Just 45 minutes away from Tulum, a massive development project is underway next to the Sian Ka’an Biosphere Reserve, a UNESCO World Heritage Site and one of the most protected places in Mexico. Even as a National Geographic photographer, it’s difficult to get permits to enter the area, yet the preserve is directly downstream of the development.

Suddenly my regulator starts to free-flow, my BC over-inflates and pins me to the roof of the cave and my mask is knocked off my face

Kim Davidson swimming through an ornately decorated cave in Tulum in hypnotically clear waters.

With proper training completed, I am privy to experiences that very few people are. Swimming through vast, Ice Age caves, suspended in total tranquillity in chambers decorated with intricate speleothems (geological formations by mineral deposits which accumulate over time), discovering skeletons from long-extinct species. It’s hard to learn much about something so precious without feeling directly connected to it, to care, and to become an advocate for its preservation. These caves are a time capsule of earthly formations dating back thousands of years, and all of it could be lost to condos and timeshares.

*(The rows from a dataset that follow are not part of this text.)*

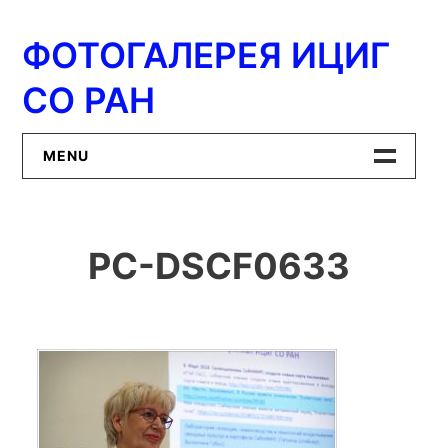
Перейти
к
ФОТОГАЛЕРЕЯ ИЦИГ
содержимому
СО РАН
MENU
Главная
PC-DSCF0633
ИЦиГ СО РАН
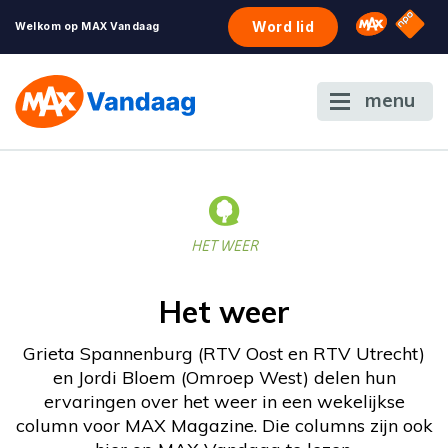
NPO S
Omroep 
Word lid
Welkom op MAX Vandaag
menu
HET WEER
Het weer
Grieta Spannenburg (RTV Oost en RTV Utrecht)
en Jordi Bloem (Omroep West) delen hun
ervaringen over het weer in een wekelijkse
column voor MAX Magazine. Die columns zijn ook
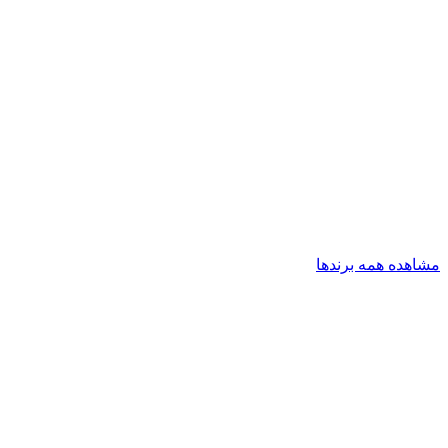
مشاهده همه برندها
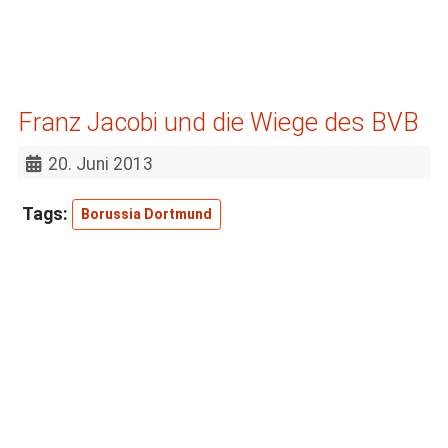
Franz Jacobi und die Wiege des BVB
20. Juni 2013
Borussia Dortmund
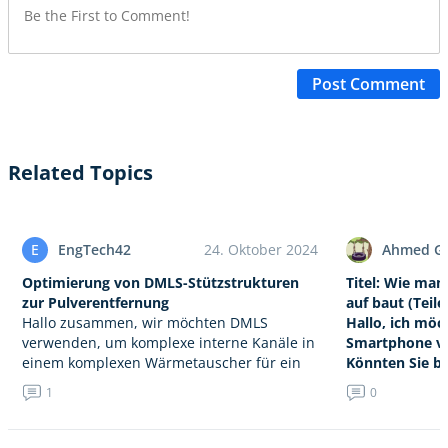
Post Comment
Related Topics
E
EngTech42
24. Oktober 2024
Ahmed Gt
Optimierung von DMLS-Stützstrukturen
Titel: Wie ma
zur Pulverentfernung
auf baut (Teil
Hallo zusammen, wir möchten DMLS
Hallo, ich möc
verwenden, um komplexe interne Kanäle in
Smartphone vo
einem komplexen Wärmetauscher für ein
Könnten Sie bi
miniaturisiertes Kühlsystem in einem
vollständige Li
1
0
tragbaren medizinischen Gerät zu
Komponenten (
erstellen. Unsere Hauptaufgabe besteht
Batterie, Kame
darin, das…
Modelle oder k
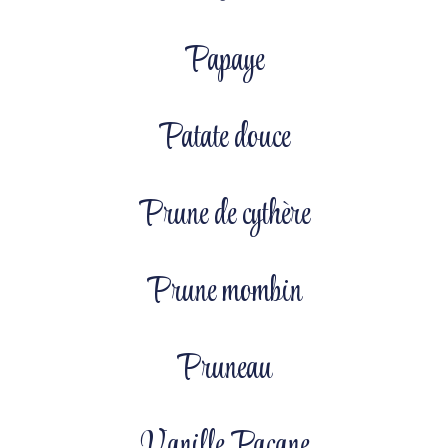
Papaye
Patate douce
Prune de cythère
Prune mombin
Pruneau
Vanille Pacane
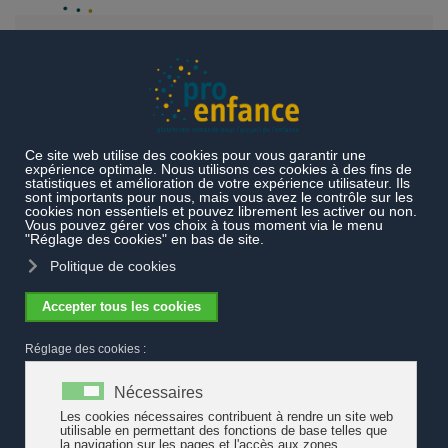
Accéder au contenu principal
Actualités
Pro Enfance noue des contacts avec la Berne
fédérale
Pro Enfance noue des contacts avec la
Berne fédérale
Afin d'établir des liens avec le politique,
pro enfance
s'est doté
d'un conseil consultatif. En collaboration avec le conseiller aux
Etats Luc Recordon, 24 parlementaires des deux chambres
fédérales ont accepté de devenir membres de cet organe.
Voir la liste des membres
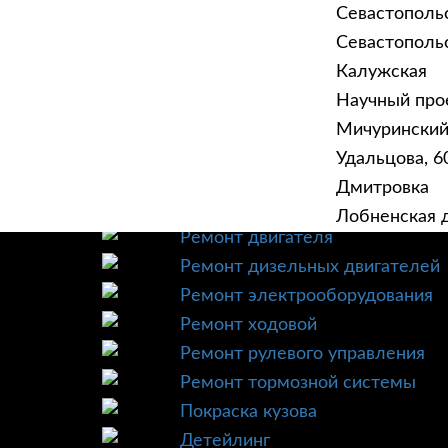
Севастополь
Севастопольск
Калужская
Научный прое
ГЛАВНАЯ
УСЛУ
Мичурински
Техническое обслуживание
Удальцова, 60
Диагностика
Дмитровка
Ремонт трансмиссии
Лобненская д
Ремонт двигателя
Ремонт дизельных двигателей
Ремонт электрооборудования
Ремонт ходовой
Ремонт рулевого управления
Ремонт тормозной системы
Покраска кузова
Детейлинг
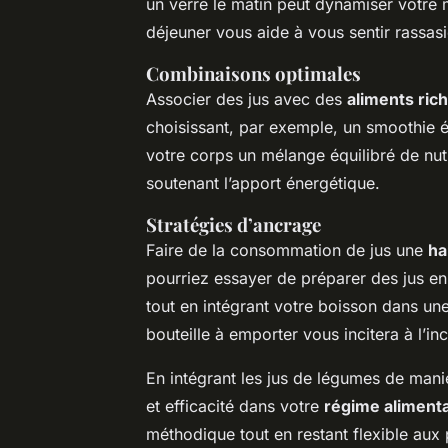
un verre le matin peut dynamiser votre
déjeuner vous aide à vous sentir rassasié
Combinaisons optimales
Associer des jus avec des
aliments ric
choisissant, par exemple, un smoothie 
votre corps un mélange équilibré de nutr
soutenant l’apport énergétique.
Stratégies d’ancrage
Faire de la consommation de jus une
ha
pourriez essayer de préparer des jus en
tout en intégrant votre boisson dans une
bouteille à emporter vous incitera à l’in
En intégrant les jus de légumes de manièr
et efficacité dans votre
régime alimenta
méthodique tout en restant flexible aux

If you are considering learning to cave dive, or skilling up in any adventure discipline, do it. Cave diving taught me to rely on myself completely, and to be intimately aware of my personal ability and my psychology. Diving in cave systems is the closest I’ll ever get to exploring a distant planet. With the proper training, I learned to manage the danger and so gained easy access to true exploration, the ability to see places that have never been seen by human eyes.

In a world where exploration and adventure are becoming an a-la-carte service, where you can pay someone to drag you to the North Pole or the top of Everest, the mastery of craft allows us to really experience adventure and in some cases genuine exploration on our own terms.